SHORT EXERCISE 1: Decide whether each statement agrees with the text on recent deep learning advances. Answer yes or no for each, and quote the deciding words from the text. (a) Bengio's team proposed Xavier initialization. (b) PReLU controls negative activation with a fixed constant. (c) The author presents the list of advances as complete.
SHORT EXERCISE 2: Write out the stretch of the text on recent deep learning advances from "In this text, I" through "Linear Unit (PReLU)", word for word.

ARTICLE:
·····

Recent Advances in Deep Learning

In this text, I would like to talk about some of the recent advances of Deep Learning models by no means complete. (Click heading for the reference)

  1. Parametric Rectifier Linear Unit (PReLU)
    • The idea is to allow negative activation in well-known ReLU units by controlling it with a learnable parameter. In other words, you learn how much negative activationsyou need for each unit to discriminate classes. In the work, it is proposed that PReLU unit is very useful for especially very deep models that lacks for gradient propagation to initial layers due to its depth. What is different is PReLU allows more gradient return by allowing negative activation.PReLU
  2. A new initialization method (MSRA for Caffe users)
    • Xavier initialization was proposed by Bengio's team and it considers number of fan-in and fan-out to a certain unit to define the initial weights.  However, the work says that Xavier method and its alternations considers linear activation functions for the formulation of the method. Hence, they propose some changes related to ReLU activation that they empirically proved its effect in practice with better convergence rate.

·····

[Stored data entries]
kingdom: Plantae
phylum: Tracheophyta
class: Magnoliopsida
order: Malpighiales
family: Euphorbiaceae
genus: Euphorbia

·····

EXPECTED OUTPUT 1:
(a) Yes: "Xavier initialization was proposed by Bengio's team"
(b) No: "by controlling it with a learnable parameter"
(c) No: "by no means complete"

EXPECTED OUTPUT 2:
In this text, I would like to talk about some of the recent advances of Deep Learning models by no means complete. (Click heading for the reference)

  1. Parametric Rectifier Linear Unit (PReLU)